Horror movies often open well. But they almost never open this well.

For once, we can reasonably suggest that the critics really have had an effect here. Word got about that this was a film worth seeing.

In The Irish Times, beneath five stars, Tara Brady described it as a "perfectly calibrated, high-concept dystopian thriller". In another five-star review, Peter Bradshaw of the Guardian said: "If ever a film had me mentally tiptoeing over a booby-trapped carpet of eggshells while silently gibbering with anxiety, it's this brutal sci-fi suspense thriller."

At time of writing, Rotten Tomatoes, the unavoidable review-aggregator site, registers 197 positive reviews and just nine rotten notices. A Quiet Place is, thus, among the best reviewed horror films of all time. Those reviews were about the only significant factor setting A Quiet Place apart from less lucrative recent horrors such as Happy Death Day, Jigsaw or Winchester.

We have long known that critics have an effect on the performance of independent and art-house releases. Greta Gerwig's Lady Bird would have struggled to take its $72 million if the critics hadn't got so strongly behind it. But these are small players in the bigger game.

Black Panther, currently standing at $1.3 billion, can claw in Lady Bird's takings before breakfast. The third-highest grossing English language release of 2018, Fifty Shades Freed, was brutally eviscerated by virtually every critic on the planet.
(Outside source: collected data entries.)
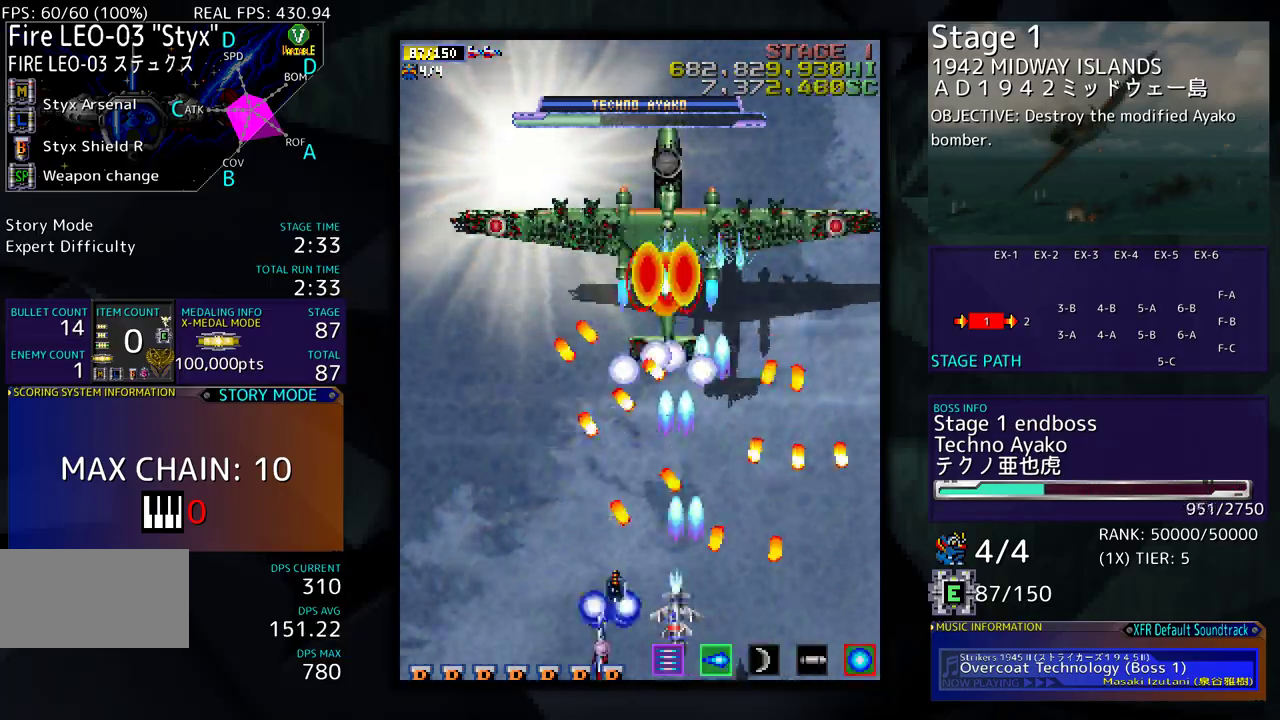
{"buttons": ["DPAD_UP", "DPAD_RIGHT"], "events": [[83, "DPAD_DOWN", "up"], [217, "DPAD_UP", "down"], [383, "DPAD_LEFT", "up"], [450, "DPAD_RIGHT", "down"]]}
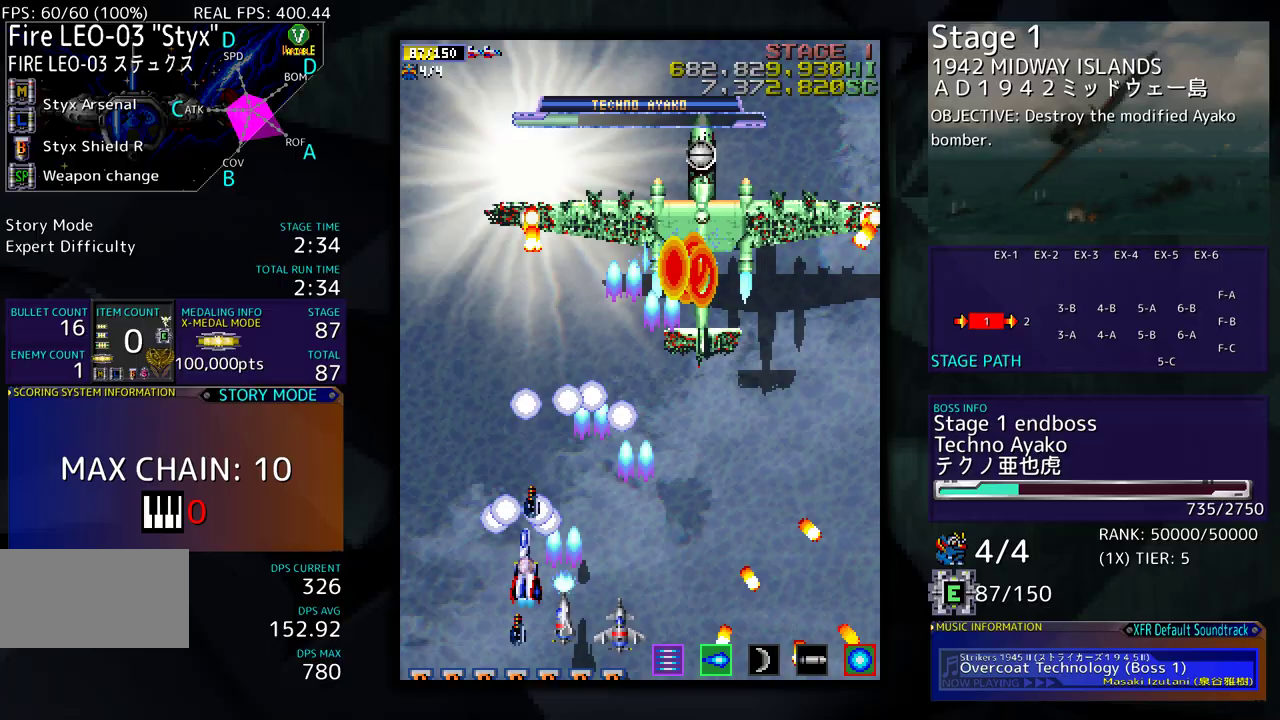
{"buttons": [], "events": [[67, "DPAD_UP", "up"], [133, "DPAD_DOWN", "down"], [417, "DPAD_DOWN", "up"], [417, "DPAD_RIGHT", "up"]]}
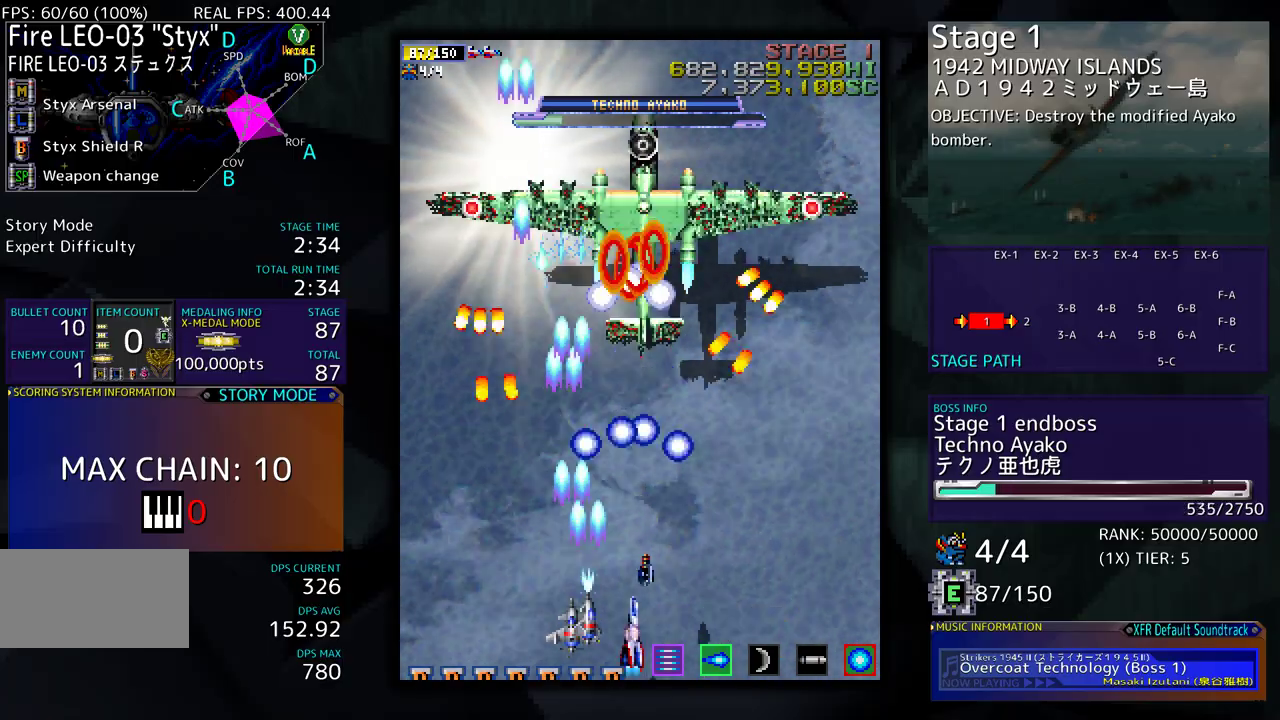
{"buttons": ["DPAD_UP"], "events": [[17, "DPAD_DOWN", "down"], [17, "DPAD_RIGHT", "down"], [183, "DPAD_DOWN", "up"], [383, "DPAD_UP", "down"], [483, "DPAD_RIGHT", "up"]]}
Yet the evidence suggests that the professional reviewers have some effect on the performance of even upper-end franchise pictures. Sadly, such conversations rarely revolve around the intricacies of a notice in the New York Times or Sight & Sound.

The dreaded Rotten Tomatoes rules all. The highest scoring DC release on that site is, by a country mile, last year's Wonder Woman. It is also, by a similar rural unit of measure, the highest-grossing film in the DC Universe.

A few months after Wonder Woman left cinemas, Justice League – despite finding roles for Batman, Superman and Wonder Woman herself – bombed with Rotten Tomatoes and with punters at the box office.

One could, of course, argue that audiences are simply flocking to the better films and staying away from the weaker ones. But those opening weekends do still wax and wane in direct proportion to Rotten Tomatoes scores.

If a film's status as "fresh or rotten" was not an issue then why would the more fanatic of DC supporters continue to allege that there was a critical bias against their superheroes and in favour of Marvel releases. Obviously, this is nonsense. When DC actually delivered a decent release with Wonder Women, the critics swung enthusiastically behind it. But it is significant that the accusers feel the accusation worth making. Those scores do have an effect.

Critics can, if they wish to stay sane, tell themselves that the words themselves matter. They do still matter in some places. The move to ban advance press screenings at the upcoming Cannes film festival confirms that festival directors don’t want to accompany directors up the red carpet hours after critics have slammed the debuting film. And nobody cares about Rotten Tomatoes there.

In truth, however, it's the scores, rather than the beautifully honed phrases, that drive success such as that justifiably enjoyed by A Quiet Place.

Or maybe it’s not. I don’t know anything. You don’t know anything. Nobody knows anything.